We caught lunch off a busy street at a cafe which had some interesting “black risotto”, a local favorite and unique because it turns your whole mouth and teeth black!   We did some funny smiles at eachother, finished our meal, and continued our walk over to the Glass Museum,   Learning the history of glassmaking and seeing pieces dating back thousands of years, it was great to get out of the heat and into the AC for a bit of learning.    Then heading onto the castle walls, we walked along the peninsula with a view from the wall.  I’ve noticed that a lot of the cities that are costal cities here in Croatia are built on a peninsula, and most have some sort of castle fortification.  It’s cool to imagine the reasons for this and what it was like back in the day, before the world was more civilized.  Basically with a peninsula you would only have to defend the base of the peninsula from attack from any sort of ground assault, cavalry, or siege machinery and so on.   For the rest of the land you can build a castle wall around it to protect from any invaders landing by ship on your shore.   An effective strategy and a necessary one if you look at the history, raids, wars, and struggles for power internal and external throughout the last couple of dozen centuries.  Nowadays, more of a tourist attraction than anything else, it’s simply interesting to note and consider as we walk atop the walls of such castles and swim in the oceans gazing back at the costal cities and their medieval resemblancies.  


Before heading out of Zadar, we ate at Garden of Zadar Restaurant, which had awesome smoothies, great and fresh food, a great ambiance with a view of the Ocean.   It was just going to be just a “check it out few minutes”, and, still, an hour later were were happily getting our check and heading on the road to Split. 












   We arrived a couple of hours later and after parking the car we walked through Split and immediately were able to grasp that this city is far larger than the capital, Zagreb.   We could have spent 3 or 4 days here.  Our AirBnB was impeccable with location.  Sometimes it amazes me what we can find.  This one in particular was closer than any existing hotel could have been (there were none even near or allowed to be) and, in fact, was inside the Diocletian Palace Grounds.   We walked outside our apartment, one of only two apartments in the building, into a courtyard for two restaurants and then walked literally only 1 minute to find ourselves face to face with multiple Roman Columns surrounding the Cathedral of Split and the main hub to the underground palace and central square.  If only everyone knew about Airbnb and the opportunity, it we would be paying 5x the price for places like this.   

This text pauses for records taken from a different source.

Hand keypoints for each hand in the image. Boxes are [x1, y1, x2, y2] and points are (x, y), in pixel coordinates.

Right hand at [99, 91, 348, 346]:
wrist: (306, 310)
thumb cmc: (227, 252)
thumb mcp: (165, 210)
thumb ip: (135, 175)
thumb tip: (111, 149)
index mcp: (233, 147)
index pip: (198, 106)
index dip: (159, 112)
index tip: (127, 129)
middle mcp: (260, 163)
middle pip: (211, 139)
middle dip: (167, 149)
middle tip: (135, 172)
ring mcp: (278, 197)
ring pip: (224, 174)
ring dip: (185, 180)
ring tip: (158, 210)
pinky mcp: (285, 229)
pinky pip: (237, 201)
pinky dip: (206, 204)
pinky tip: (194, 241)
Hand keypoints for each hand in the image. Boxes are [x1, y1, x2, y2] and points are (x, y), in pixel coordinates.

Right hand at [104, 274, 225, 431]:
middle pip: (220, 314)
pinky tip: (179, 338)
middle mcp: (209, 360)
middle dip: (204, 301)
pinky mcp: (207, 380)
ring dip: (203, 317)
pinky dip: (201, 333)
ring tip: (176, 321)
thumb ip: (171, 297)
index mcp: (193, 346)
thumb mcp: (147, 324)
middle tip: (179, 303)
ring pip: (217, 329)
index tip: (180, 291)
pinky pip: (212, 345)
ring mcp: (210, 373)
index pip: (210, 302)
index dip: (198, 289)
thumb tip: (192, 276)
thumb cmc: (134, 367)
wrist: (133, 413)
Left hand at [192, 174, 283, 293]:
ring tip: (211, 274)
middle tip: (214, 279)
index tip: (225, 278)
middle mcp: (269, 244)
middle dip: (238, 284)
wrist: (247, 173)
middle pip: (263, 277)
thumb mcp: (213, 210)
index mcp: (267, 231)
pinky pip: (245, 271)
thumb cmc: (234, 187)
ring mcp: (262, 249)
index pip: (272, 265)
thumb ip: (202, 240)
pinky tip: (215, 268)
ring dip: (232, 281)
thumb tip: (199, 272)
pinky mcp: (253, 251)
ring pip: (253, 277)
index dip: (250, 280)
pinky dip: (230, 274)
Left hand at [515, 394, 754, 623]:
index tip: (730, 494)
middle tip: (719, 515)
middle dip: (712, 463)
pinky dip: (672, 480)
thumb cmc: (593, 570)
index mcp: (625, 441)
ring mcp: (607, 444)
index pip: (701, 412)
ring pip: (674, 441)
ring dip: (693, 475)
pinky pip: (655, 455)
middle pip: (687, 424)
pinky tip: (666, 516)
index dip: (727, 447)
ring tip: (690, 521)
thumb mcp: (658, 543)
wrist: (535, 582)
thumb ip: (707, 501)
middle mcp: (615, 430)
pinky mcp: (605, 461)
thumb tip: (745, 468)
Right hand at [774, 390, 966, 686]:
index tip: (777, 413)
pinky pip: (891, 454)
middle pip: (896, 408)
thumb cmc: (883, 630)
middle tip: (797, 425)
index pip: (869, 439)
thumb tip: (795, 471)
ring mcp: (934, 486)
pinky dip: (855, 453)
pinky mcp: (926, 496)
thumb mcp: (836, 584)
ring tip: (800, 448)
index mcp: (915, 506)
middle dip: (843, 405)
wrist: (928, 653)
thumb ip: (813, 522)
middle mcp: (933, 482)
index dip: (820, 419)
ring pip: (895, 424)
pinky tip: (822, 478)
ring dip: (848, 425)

We Walked to Dinner, had some great local Wine, Gazpacho soup, Rissotto, etc and sat at community table about 10 people on each side.   We met a few english speaking people at the table for some great conversation with one gentleman in particular telling his interesting story about his Russian experience meeting a russian who took them to a private apartment that had government officials and rock stars, etc.   

After dinner we just walked around the town and eventually found ourselves at the Pier area checking out the situation on how it would work for our boat ride, with our vehicle to the Island of Hvar the following day.   We finished up in the Basement of Diocletian Palace where I purchased an Elephant for my mom that was very special and walking through, up and out to the courtyard where an acoustic guitar Player had his classic rock tunes aplified out across the Large Rectangular open area/courtyard near our Apartment.   Watching and singing along to some songs, including Hey Jude and taking in the atmosphere of ancient architecture all around, it was quite an end to a great day.

With quite an interesting start to the day….  I woke up early let Candace sleep in while I went and purchased our ferry tickets.   Then I came back to the apartment to wake her and we split up, me to go quickly get the car to take on the ferry, and Candace to get herself packed up, ready and then head down to the pier to meet me with the car at the boat.   Unfortunately I didn’t make the ferry in time with the car… and Candace was on the ship as it pulled away from the dock, on a 3 hour boat ride to Hvar without me!